(The input)
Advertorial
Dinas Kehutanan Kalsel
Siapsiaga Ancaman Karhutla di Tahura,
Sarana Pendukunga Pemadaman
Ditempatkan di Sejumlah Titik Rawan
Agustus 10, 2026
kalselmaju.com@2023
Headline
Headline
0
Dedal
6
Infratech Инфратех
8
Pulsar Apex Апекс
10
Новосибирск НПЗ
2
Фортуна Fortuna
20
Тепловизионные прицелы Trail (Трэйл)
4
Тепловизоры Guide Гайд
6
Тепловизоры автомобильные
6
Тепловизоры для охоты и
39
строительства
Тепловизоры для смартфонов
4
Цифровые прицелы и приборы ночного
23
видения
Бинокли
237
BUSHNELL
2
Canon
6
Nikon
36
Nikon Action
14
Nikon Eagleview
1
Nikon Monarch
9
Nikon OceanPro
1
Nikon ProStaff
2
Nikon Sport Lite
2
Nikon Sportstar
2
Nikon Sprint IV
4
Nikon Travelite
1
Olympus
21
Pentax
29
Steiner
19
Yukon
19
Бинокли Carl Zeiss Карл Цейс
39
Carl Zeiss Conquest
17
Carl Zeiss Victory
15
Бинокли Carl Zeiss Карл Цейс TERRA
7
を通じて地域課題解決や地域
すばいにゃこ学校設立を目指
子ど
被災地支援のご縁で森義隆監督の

(Assigned task)
The entries must all be transcribed exactly.

(Response)
Advertorial
Dinas Kehutanan Kalsel
Siapsiaga Ancaman Karhutla di Tahura,
Sarana Pendukunga Pemadaman
Ditempatkan di Sejumlah Titik Rawan
Agustus 10, 2026
kalselmaju.com@2023
Headline
Headline
0
Dedal
6
Infratech Инфратех
8
Pulsar Apex Апекс
10
Новосибирск НПЗ
2
Фортуна Fortuna
20
Тепловизионные прицелы Trail (Трэйл)
4
Тепловизоры Guide Гайд
6
Тепловизоры автомобильные
6
Тепловизоры для охоты и
39
строительства
Тепловизоры для смартфонов
4
Цифровые прицелы и приборы ночного
23
видения
Бинокли
237
BUSHNELL
2
Canon
6
Nikon
36
Nikon Action
14
Nikon Eagleview
1
Nikon Monarch
9
Nikon OceanPro
1
Nikon ProStaff
2
Nikon Sport Lite
2
Nikon Sportstar
2
Nikon Sprint IV
4
Nikon Travelite
1
Olympus
21
Pentax
29
Steiner
19
Yukon
19
Бинокли Carl Zeiss Карл Цейс
39
Carl Zeiss Conquest
17
Carl Zeiss Victory
15
Бинокли Carl Zeiss Карл Цейс TERRA
7
を通じて地域課題解決や地域
すばいにゃこ学校設立を目指
子ど
被災地支援のご縁で森義隆監督の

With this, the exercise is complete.